What makes a good Cyber Incident Plan? Let’s go through the basics.
What is the point of an Incident Plan?
A Cyber breach/incident is not a technical problem. It is a brand and reputation problem. The technical solution is a very small part of making sure your organisation deals with this incident effectively.
The Incident Plan is not a series of scenarios/playbooks to open when an event occurs. Playbooks are required, but they are the technical subset of the problem. I will deal with playbooks in a later post.
An incident plan guides the incident team on who needs to be involved, when, why, what the respective roles and control points are, how communications are channelled and who has responsibility for what elements of the plan.
The Incident Manager Role
The incident manager is not a meeting facilitator, nor a minute taker. These roles are required too, but it detracts from the key role of the incident manager. The key role of the Incident Manager is to provide air traffic control. Things will be taking off and landing on a regular basis, and you want someone to make sure things don’t crash into each other. Some things need to be given priority; some things need to wait for a landing slot. This is the key role of the incident manager.
What’s in the Plan?
The plan will tell you what facilities you need in terms of face to face meetings and VoIP meetings. You may not have the luxury of having everyone in the same room, so knowing how to set up an effective command and control point in both cases is necessary. What equipment you will need, which conference room you will hijack, what supplies you will need (i.e. more than just coffee).
Communications
Bridge conference numbers, Whatsapp incident group setup (other IM apps are available) , mobile numbers for SMS and calls, and any other relevant ways of communicating that your company want to set up to make sure all of the incident team are kept informed.
External help
Need to report to the Police? In the UK, this is ActionFraud on 0300 123 2040. Do you have your physical location address to hand? You will be surprised how many people work permanently at a location they do not know the full postal address for. Think about the questions that the Police will ask you and have that basic information in the plan. Like your domain name, your ISP, your network service provider contacts, etc. Who will be the Police liaison point? (usually the incident manager)
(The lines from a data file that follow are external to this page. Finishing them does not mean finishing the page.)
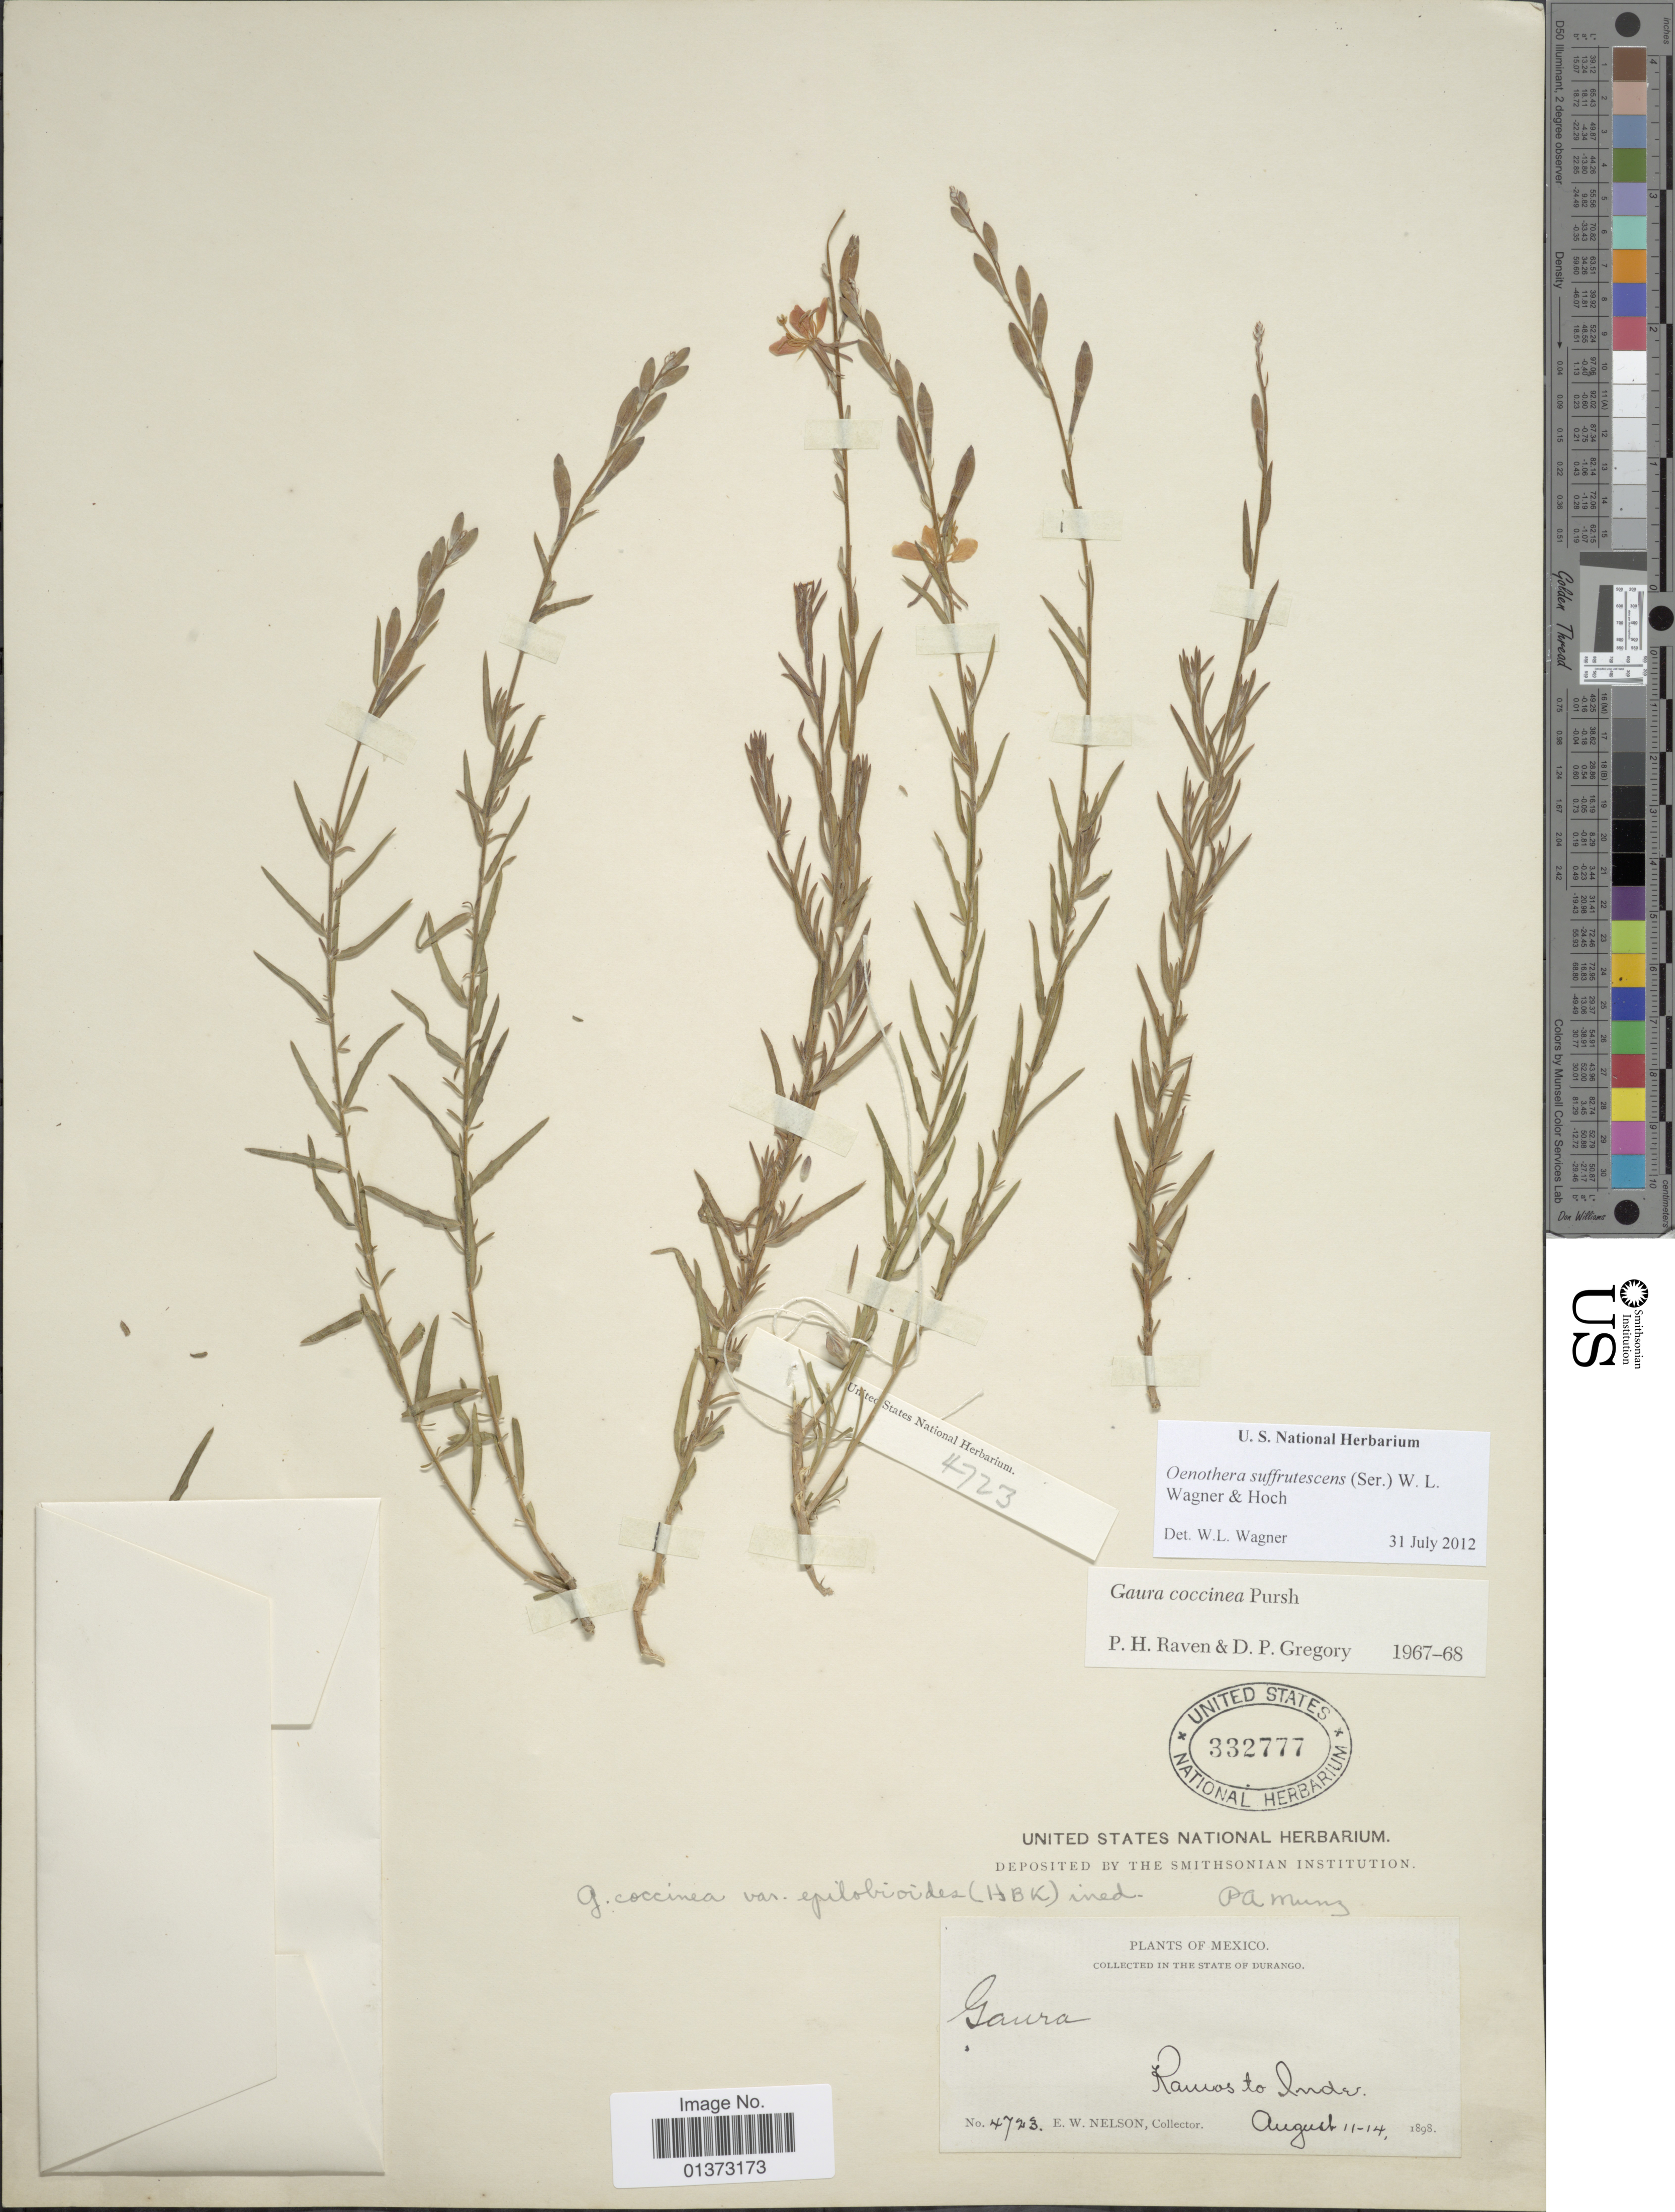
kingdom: Plantae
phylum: Tracheophyta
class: Magnoliopsida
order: Myrtales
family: Onagraceae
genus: Oenothera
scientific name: Oenothera suffrutescens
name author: (Ser.) W.L. Wagner & Hoch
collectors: E. W. Nelson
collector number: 4723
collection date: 1898-08-11/1898-08-14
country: Mexico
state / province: Durango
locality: Ramas to Inde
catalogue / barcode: US 332777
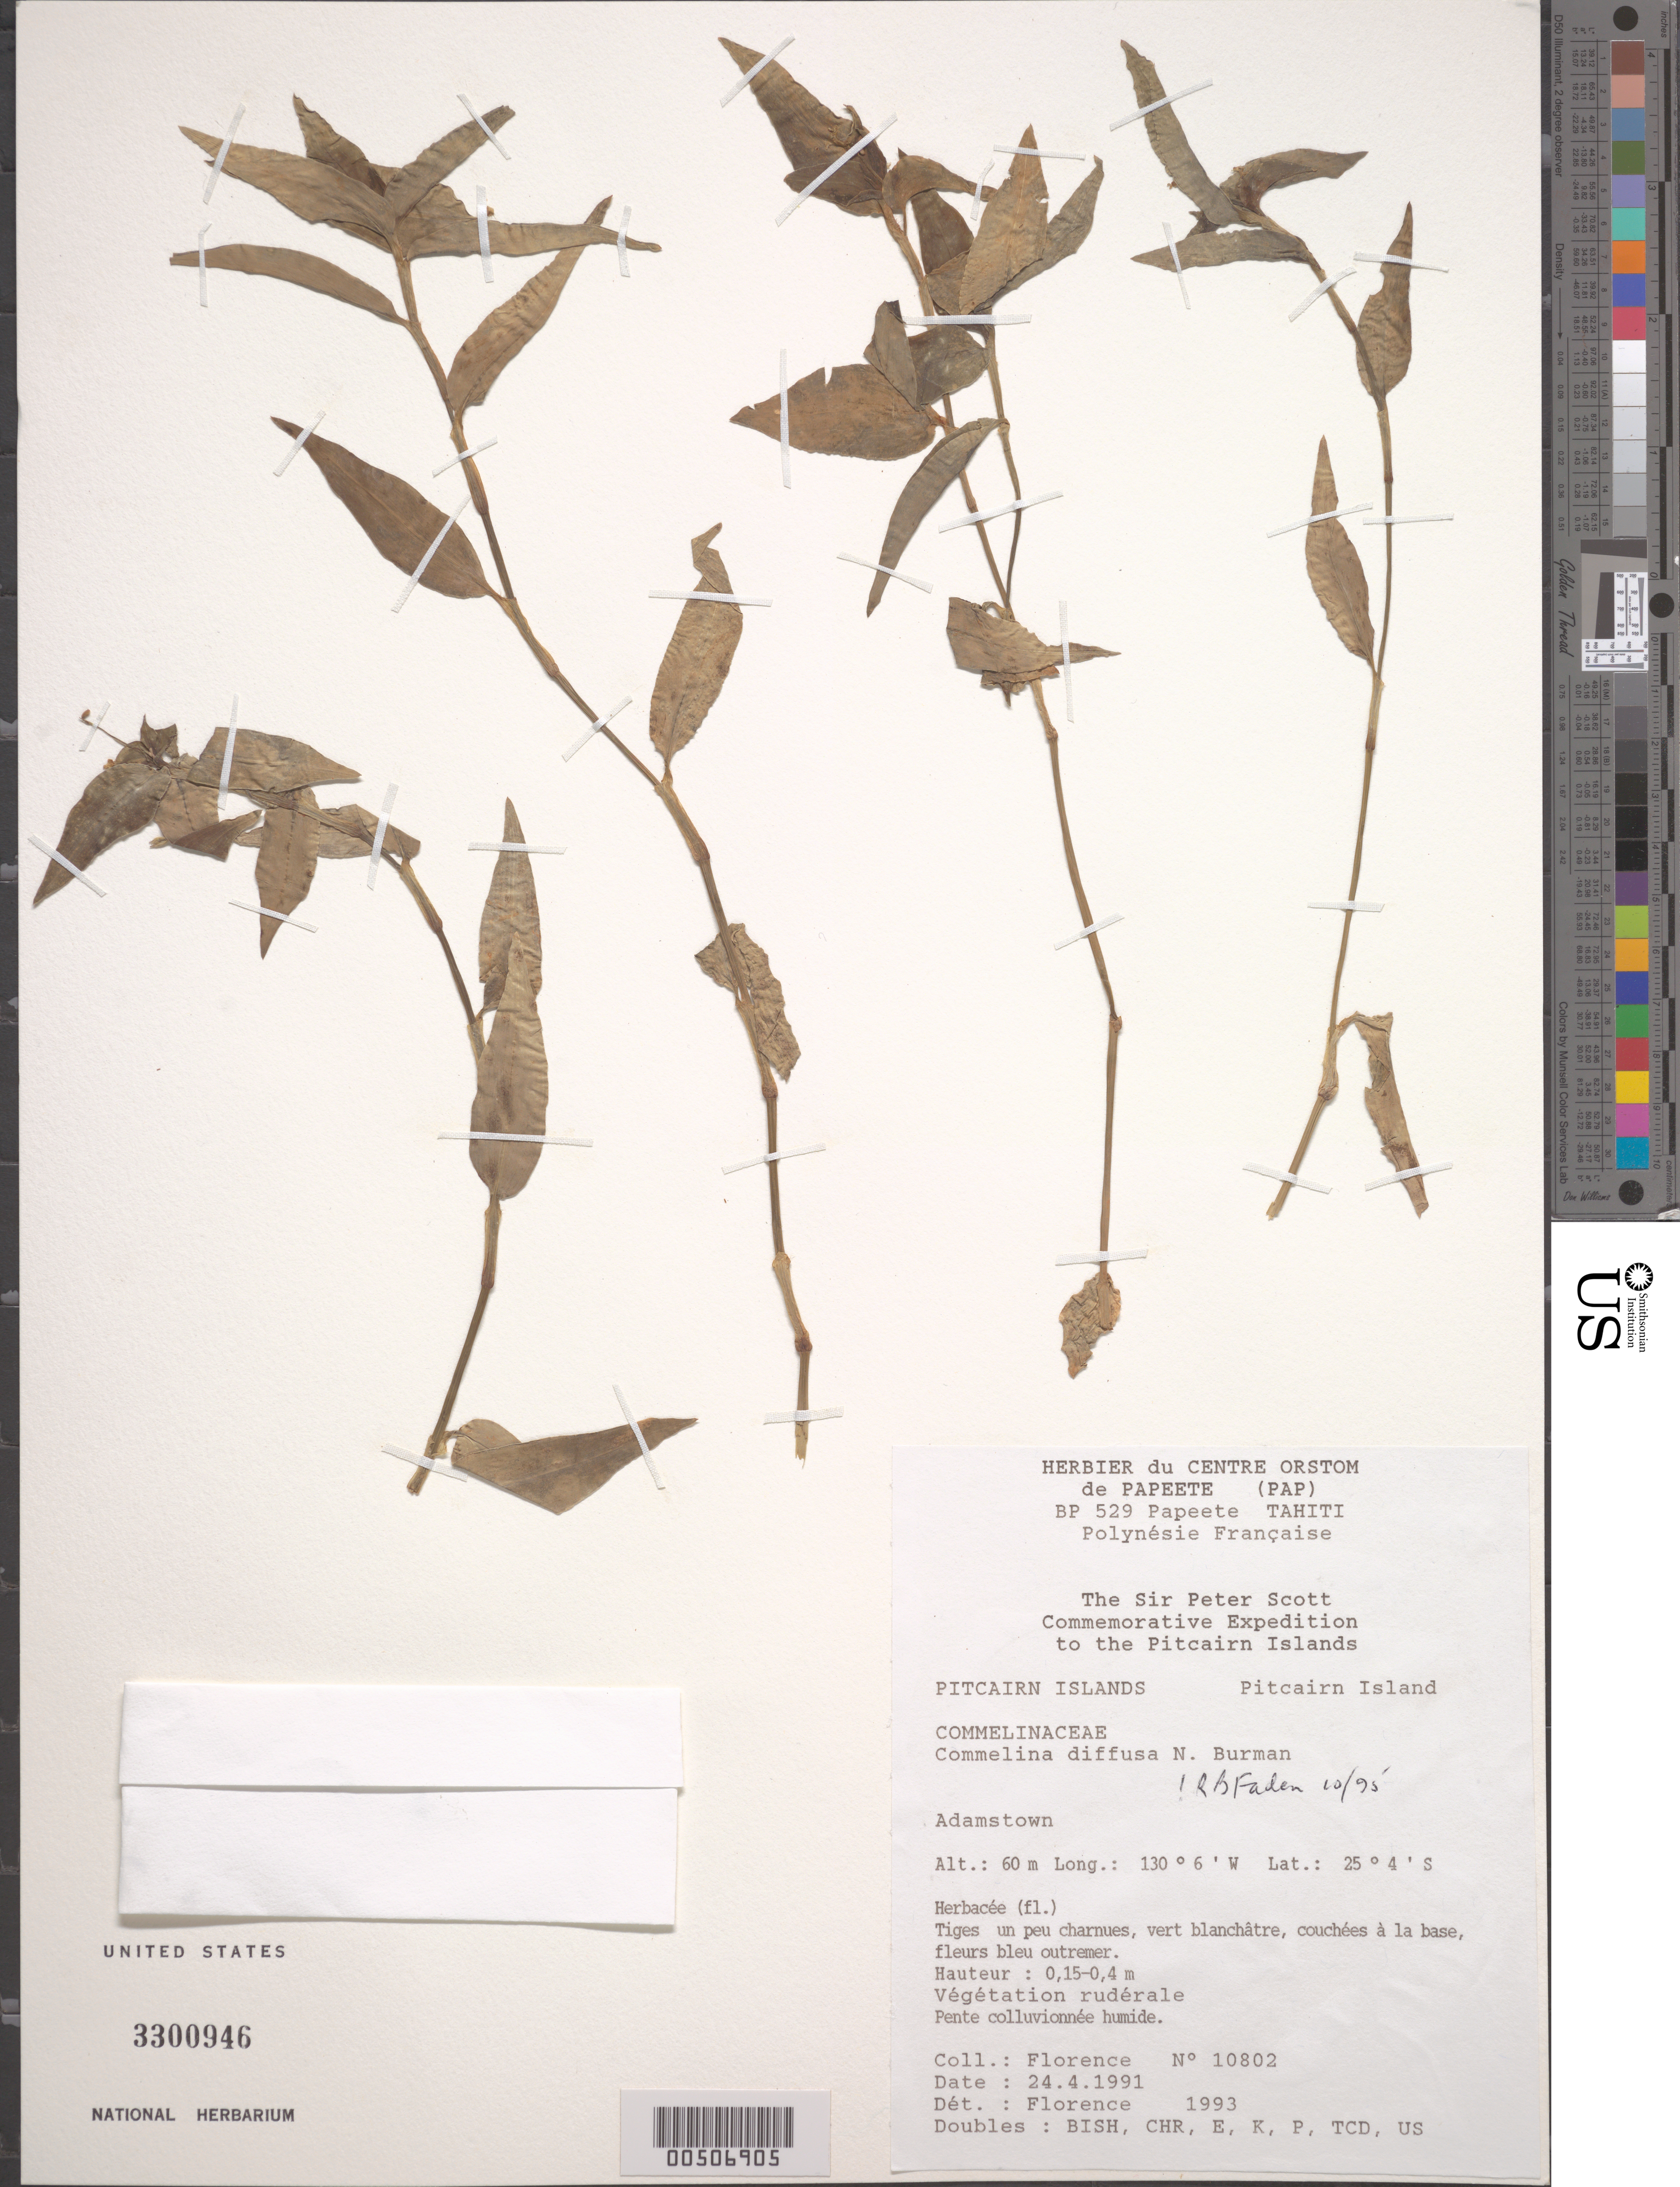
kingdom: Plantae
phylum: Tracheophyta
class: Liliopsida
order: Commelinales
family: Commelinaceae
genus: Commelina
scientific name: Commelina diffusa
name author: Burm. f.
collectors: -. Florence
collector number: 10802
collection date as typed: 24 Apr 1991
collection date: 1991-04-24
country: Pitcairn Islands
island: Pitcairn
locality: Adamstown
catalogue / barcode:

Do you have Cyber Insurance? The Insurer may want you to go through a particular process to make sure any claim is not invalidated. Understand what that needs to be and incorporate it in the plan.
Command & Control
Make sure it is clear who leads on each area of responsibility. If the Head of External Comms has responsibility for all external communications, the incident manager and the rest of the team will know who to contact for the latest on any external requests from media etc. By creating these conduits, you will always know who has the full view of a particular area. No chance of rogue comms, or old/outdated messaging.
Set up the same for HR (it could be that you have lost all your employee data), IT (someone will have to fix something somewhere), legal (you may have client contractual issues, regulator requirements and there may be a class action lawsuit in the making), the Data Protection Office (on behalf of a regulator, but GDPR has now segregated in terms of reporting requirements).
Third Parties
How many third parties will need to be managed? If you have outsourced a lot of IT, networks, HR, your incident management becomes a lot of cat herding. Understand your particular circumstances and put it in the plan.
All these points need time to construct, and the cyber incident plan is there to make sure all of the items are handled and there is no delay applied to actually trying to solve the problem at hand.